Friedman on Weirdness

Been a while since I dragged Th. L. Friedman over to the blog, but today’s opinion entry at is worth reading as a reminder of what’s at stake in our political contests. The Dems lost what should have been a sure bet in New York, and only have their inside party politics to blame, according to commentary I have read/heard. People are going to start voting the person rather than party as a survival move, if they haven’t done that already. Anyway, read the-world-is-flat-man for his thoughts on Green and Weird, and get the Times on your porch or online if you want more of this.

2 Responses to Friedman on Weirdness

  1. kad barma says:

    Not sure the source for your comments on NY and the “voting the person rather than party”, but it’s fair to say I’m already an enthusiastic “vote the person rather than party” voter, and you can call it a survival move because it most certainly is.

    I’m inclined to side with positions resembling the Democrats’ that repealing the tax breaks for the rich is an important fiscal necessity. Yet I recall that, extremely recently, for TWO YEARS the presidential administration, the Senate majority, and the House majority were all solidly Democrat, yet no action was taken to do anything about the shortfall in tax revenue related to giving tax breaks to the wealthiest half of one percent of Americans, which we’re now being told remains the #1 problem with our national finances. (These wealthiest Americans, as so eloquently noted by Warren Buffet, can certainly afford to start contributing their fair share, as have, for one example, our soldiers serving overseas, etc.) One can only conclude, cynical as that may be, that inside Democrat party politics actually have little interest in righting this wrong, or there would have been something done about it sooner. Yet, here we are, with what ought to be done being used merely as a prod with which to poke their political opponents in the seemingly never-ending game of “let’s not do anything but tell the voters it was the other guys’ fault”.
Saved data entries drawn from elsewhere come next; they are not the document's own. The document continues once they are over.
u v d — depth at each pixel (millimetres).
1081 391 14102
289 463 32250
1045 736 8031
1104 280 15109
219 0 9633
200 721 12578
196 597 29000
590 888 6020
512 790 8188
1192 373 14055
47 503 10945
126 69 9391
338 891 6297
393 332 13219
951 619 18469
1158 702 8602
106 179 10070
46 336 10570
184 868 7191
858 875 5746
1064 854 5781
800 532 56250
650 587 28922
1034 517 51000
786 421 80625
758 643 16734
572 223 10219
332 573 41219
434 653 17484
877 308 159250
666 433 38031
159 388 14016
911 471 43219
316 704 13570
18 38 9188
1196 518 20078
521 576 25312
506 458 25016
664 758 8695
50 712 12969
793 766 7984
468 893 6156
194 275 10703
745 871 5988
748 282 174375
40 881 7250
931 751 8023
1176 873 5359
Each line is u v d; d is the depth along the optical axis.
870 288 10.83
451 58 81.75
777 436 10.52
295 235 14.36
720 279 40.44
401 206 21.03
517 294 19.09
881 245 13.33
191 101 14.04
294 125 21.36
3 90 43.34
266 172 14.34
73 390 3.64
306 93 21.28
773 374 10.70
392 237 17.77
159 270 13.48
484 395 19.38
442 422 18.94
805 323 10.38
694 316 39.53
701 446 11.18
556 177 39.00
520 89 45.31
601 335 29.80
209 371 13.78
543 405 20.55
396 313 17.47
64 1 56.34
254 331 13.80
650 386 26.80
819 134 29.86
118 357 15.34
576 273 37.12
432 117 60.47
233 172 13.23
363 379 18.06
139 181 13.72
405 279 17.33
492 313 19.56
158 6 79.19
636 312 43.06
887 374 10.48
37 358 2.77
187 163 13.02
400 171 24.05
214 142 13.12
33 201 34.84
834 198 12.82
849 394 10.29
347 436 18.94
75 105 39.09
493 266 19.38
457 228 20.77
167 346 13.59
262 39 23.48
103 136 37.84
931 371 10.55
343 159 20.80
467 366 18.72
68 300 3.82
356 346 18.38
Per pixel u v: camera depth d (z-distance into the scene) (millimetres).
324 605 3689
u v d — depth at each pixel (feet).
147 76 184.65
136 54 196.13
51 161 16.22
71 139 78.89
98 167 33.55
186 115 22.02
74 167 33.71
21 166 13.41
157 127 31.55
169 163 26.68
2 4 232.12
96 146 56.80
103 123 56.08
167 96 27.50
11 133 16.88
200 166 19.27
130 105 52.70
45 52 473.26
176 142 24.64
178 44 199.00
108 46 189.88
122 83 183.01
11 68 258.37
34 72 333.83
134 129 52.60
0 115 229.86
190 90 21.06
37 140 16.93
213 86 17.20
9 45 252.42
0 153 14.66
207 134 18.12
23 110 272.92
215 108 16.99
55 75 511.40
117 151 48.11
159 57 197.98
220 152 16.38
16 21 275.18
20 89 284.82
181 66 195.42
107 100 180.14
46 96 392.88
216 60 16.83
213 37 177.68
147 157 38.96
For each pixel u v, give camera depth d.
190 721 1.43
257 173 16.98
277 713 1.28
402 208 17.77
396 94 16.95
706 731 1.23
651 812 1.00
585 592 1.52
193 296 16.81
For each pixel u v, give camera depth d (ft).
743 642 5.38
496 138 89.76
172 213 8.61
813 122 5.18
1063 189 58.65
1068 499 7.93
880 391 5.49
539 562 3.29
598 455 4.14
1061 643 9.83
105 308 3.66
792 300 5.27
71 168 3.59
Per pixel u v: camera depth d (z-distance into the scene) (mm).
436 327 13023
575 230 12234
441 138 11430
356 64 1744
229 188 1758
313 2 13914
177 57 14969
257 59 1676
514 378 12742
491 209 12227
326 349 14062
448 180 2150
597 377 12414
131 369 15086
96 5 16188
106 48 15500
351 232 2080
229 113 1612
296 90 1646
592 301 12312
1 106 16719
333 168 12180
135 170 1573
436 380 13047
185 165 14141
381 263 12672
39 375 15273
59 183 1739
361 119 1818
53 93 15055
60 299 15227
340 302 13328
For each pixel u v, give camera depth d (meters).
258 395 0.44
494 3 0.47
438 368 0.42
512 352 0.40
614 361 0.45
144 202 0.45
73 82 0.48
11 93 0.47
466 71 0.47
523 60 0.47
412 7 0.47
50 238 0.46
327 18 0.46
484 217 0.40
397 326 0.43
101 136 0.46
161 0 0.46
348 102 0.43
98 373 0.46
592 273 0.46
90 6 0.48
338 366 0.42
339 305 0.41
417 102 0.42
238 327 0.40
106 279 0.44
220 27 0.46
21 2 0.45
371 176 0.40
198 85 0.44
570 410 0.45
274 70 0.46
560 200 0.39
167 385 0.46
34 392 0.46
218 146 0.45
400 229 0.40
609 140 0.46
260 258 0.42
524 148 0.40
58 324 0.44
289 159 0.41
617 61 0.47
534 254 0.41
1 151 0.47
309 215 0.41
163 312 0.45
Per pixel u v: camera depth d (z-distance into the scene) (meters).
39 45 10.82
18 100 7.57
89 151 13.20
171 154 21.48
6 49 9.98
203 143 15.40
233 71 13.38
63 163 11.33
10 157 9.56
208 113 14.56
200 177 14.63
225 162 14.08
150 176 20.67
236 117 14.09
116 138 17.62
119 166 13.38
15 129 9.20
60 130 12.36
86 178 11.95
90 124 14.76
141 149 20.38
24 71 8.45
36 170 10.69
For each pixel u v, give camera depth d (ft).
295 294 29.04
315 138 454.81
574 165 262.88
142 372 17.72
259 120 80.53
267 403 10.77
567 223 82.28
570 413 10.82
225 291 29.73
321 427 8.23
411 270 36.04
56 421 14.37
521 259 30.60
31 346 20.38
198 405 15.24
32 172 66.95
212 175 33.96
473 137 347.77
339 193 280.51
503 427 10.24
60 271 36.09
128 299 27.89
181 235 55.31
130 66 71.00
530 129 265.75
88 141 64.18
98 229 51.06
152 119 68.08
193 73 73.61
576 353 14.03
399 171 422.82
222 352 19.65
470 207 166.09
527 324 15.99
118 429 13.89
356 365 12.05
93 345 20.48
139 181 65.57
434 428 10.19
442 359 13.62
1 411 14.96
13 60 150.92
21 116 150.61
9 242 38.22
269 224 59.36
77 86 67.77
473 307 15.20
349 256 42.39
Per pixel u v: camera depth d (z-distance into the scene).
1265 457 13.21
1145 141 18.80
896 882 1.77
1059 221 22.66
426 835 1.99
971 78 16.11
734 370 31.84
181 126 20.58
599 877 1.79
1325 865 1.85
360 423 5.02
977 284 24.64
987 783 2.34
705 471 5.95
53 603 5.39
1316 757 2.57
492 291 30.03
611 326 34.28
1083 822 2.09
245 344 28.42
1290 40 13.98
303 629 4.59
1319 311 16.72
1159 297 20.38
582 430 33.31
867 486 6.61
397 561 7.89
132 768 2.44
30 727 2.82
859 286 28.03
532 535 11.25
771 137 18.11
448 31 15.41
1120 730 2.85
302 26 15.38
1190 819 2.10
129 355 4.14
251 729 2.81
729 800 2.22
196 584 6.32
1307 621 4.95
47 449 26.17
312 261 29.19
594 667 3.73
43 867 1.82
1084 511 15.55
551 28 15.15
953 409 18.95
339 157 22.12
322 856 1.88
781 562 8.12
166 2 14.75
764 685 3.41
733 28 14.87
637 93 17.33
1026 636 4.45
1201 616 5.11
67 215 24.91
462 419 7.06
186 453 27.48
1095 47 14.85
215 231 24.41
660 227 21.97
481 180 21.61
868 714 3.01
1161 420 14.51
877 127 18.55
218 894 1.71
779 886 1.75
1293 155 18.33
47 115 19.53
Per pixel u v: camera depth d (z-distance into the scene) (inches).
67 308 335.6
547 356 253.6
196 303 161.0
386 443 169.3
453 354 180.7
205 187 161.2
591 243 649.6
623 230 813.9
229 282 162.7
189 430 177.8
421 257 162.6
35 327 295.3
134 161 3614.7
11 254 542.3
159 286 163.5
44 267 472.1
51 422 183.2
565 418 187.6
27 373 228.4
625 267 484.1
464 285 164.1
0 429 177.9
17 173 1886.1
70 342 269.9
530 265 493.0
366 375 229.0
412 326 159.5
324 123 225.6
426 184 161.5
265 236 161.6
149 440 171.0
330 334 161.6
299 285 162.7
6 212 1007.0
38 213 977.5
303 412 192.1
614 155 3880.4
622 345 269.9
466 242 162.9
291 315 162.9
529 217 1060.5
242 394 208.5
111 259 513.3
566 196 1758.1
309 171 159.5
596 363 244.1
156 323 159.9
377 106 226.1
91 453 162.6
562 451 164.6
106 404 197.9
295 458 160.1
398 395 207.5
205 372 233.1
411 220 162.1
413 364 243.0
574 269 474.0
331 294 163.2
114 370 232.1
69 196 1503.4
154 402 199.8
    The rejoinder to such expression of opinion is always “yes, but the Republicans are worse”, and still that does not explain to me why I should not invest my votes based on the individual, and not the party. Clearly, “party” is what keeps us mired in this morass. My reply is that the Democrats are worse than the alternative (i.e. voting for the person and not the party) so thank you for endorsing the strategy of avoiding the worse of two evils.

  2. C R Krieger says:

    Reading the article I wondered about Texas and population growth.  I accept that it is a poorly governed state, what with Governor’s Rick Perry and George W Bush, and others going back for decades upon decades.&nbps; Even so, folks from other US and Mexican States keep streaming into Texas.  Perhaps the climate change in Texas, notwithstanding the heat and the brush fires, is attractive to people.  On the other hand, New Hampshire is one of those states gaining people, even while jobs remain in Massachusetts (and thus the income taxes remain in Massachusetts).  Maybe people use a number of factors to determine where they live.

    As for the Election in the New York Ninth, part of the problem is believing that all Jewish Voters are alike.  Just as menus at delicatessens have changed in recent years, as more Jews from Russia have moved into the district, so have political tastes.

    Is politics not the greatest sport in America, even more interesting than the King of Sports, horse racing.